– par Vincent M.T.
L’actualité récente est aux droits des femmes, comme le marque bien la sortie de « Captain Marvel« , cette longue réclame féministe (et inclusiviste) en forme de blockbuster, et aux personnages si nuancés.
Il y a certainement mieux, mais soyons honnêtes, il y a pire. Par exemple, le dernier opus de la série de jeux Assassin’s Creed. Intitulé Odyssée, cet épisode propose une aventure qui s’étend sur un territoire gigantesque à une époque reculée : la Grèce Antique. On peut y incarner un homme, Alexios, ou une femme, Kassandra. Et cela ne fait aucune différence.
Comprenez bien : le choix du sexe est ici purement « cosmétique », il n’y a que l’apparence du personnage qui change. En dehors de ça, le scénario et les dialogues ne varient pas d’un iota – si ce n’est pour le prénom et la voix du personnage. Autrement dit, les autres personnages du jeu vous traitent exactement de la même manière, que vous soyez un homme ou une femme.
Nous allons voir pourquoi, malgré les avantages que cela semble offrir, c’est finalement un mauvais choix, et malheureusement représentatif de notre époque. Pour faire cela, comme pour toute entreprise de débat d’idées, il faut commencer par s’assurer qu’on saisit bien le propos de l’auteur, dans ses termes. Revenons donc aux paroles des créateurs.
Un choix argumenté
Peu avant la sortie du jeu, Melissa Mc Coubrey, scénariste en chef du projet Odyssée chez la société Ubisoft, expliqua son choix dans une interview, publiée sur la page Women of Ubisoft, sur le site officiel :
« Kassandra est le premier personnage féminin de la série que l’on puisse incarner du début à la fin dans la quête principale du jeu. Comment cela a-t-il influencé la manière dont vous conçu le récit ?

**Données fournies**:
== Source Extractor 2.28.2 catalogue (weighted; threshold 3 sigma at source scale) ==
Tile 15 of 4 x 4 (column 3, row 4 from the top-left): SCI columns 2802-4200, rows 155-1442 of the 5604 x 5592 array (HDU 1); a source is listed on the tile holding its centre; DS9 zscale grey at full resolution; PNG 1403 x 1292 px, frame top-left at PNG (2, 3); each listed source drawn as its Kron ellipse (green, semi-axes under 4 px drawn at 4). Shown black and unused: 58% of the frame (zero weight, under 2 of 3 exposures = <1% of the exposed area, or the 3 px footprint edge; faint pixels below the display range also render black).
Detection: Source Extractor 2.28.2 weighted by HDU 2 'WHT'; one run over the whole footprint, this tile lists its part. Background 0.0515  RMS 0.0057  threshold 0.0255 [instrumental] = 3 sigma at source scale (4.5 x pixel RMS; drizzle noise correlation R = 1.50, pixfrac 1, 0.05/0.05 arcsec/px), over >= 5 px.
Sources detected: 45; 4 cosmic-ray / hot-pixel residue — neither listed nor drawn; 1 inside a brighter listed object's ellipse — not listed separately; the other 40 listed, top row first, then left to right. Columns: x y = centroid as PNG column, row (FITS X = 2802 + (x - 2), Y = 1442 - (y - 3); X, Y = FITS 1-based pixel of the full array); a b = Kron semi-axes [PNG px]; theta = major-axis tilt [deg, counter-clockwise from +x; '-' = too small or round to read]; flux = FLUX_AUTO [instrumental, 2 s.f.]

**Consignes**:
1 - Recopiez le passage du texte à lire qui commence aux mots « L’actualité récente est » et s'arrête après « fait aucune différence. ».
2 - Traduisez en anglais cette phrase du texte à lire : « On peut y incarner un homme, Alexios, ou une femme, Kassandra. »
Ce matériel forme un ensemble à part, indépendant du texte à lire.

**Réponses par consigne**:
1 -
L’actualité récente est aux droits des femmes, comme le marque bien la sortie de « Captain Marvel« , cette longue réclame féministe (et inclusiviste) en forme de blockbuster, et aux personnages si nuancés.
Il y a certainement mieux, mais soyons honnêtes, il y a pire. Par exemple, le dernier opus de la série de jeux Assassin’s Creed. Intitulé Odyssée, cet épisode propose une aventure qui s’étend sur un territoire gigantesque à une époque reculée : la Grèce Antique. On peut y incarner un homme, Alexios, ou une femme, Kassandra. Et cela ne fait aucune différence.

2 - You can play as a man, Alexios, or a woman, Kassandra.